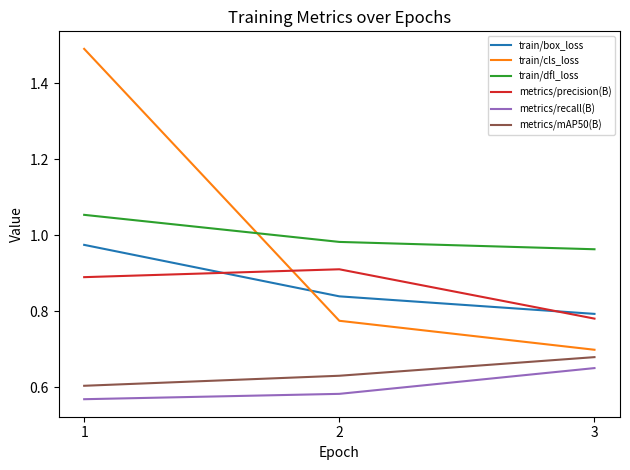

Is the value of train/cls_loss at 3 greater than the value of train/box_loss at 3?

No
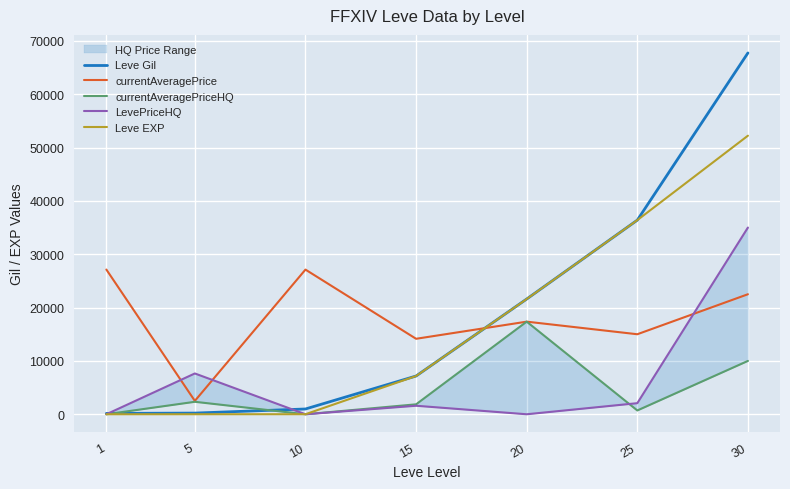

Where do Leve EXP and LevePriceHQ first cross each other?

1 and 5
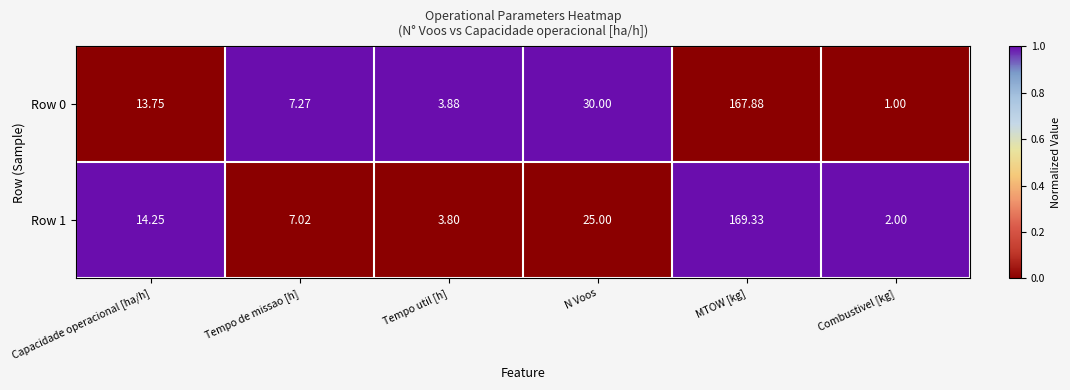

List the labels in order of Row 0 value, smallest first.

Combustivel [kg], Tempo util [h], Tempo de missao [h], Capacidade operacional [ha/h], N Voos, MTOW [kg]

YOUR GOAL: Please rewrite the data above with every "value" changed to "reading" and nothing else altered, omitting the pictures.

YOUR RESPONSE:
Is the reading of train/cls_loss at 3 greater than the reading of train/box_loss at 3?

No

Where do Leve EXP and LevePriceHQ first cross each other?

1 and 5

List the labels in order of Row 0 reading, smallest first.

Combustivel [kg], Tempo util [h], Tempo de missao [h], Capacidade operacional [ha/h], N Voos, MTOW [kg]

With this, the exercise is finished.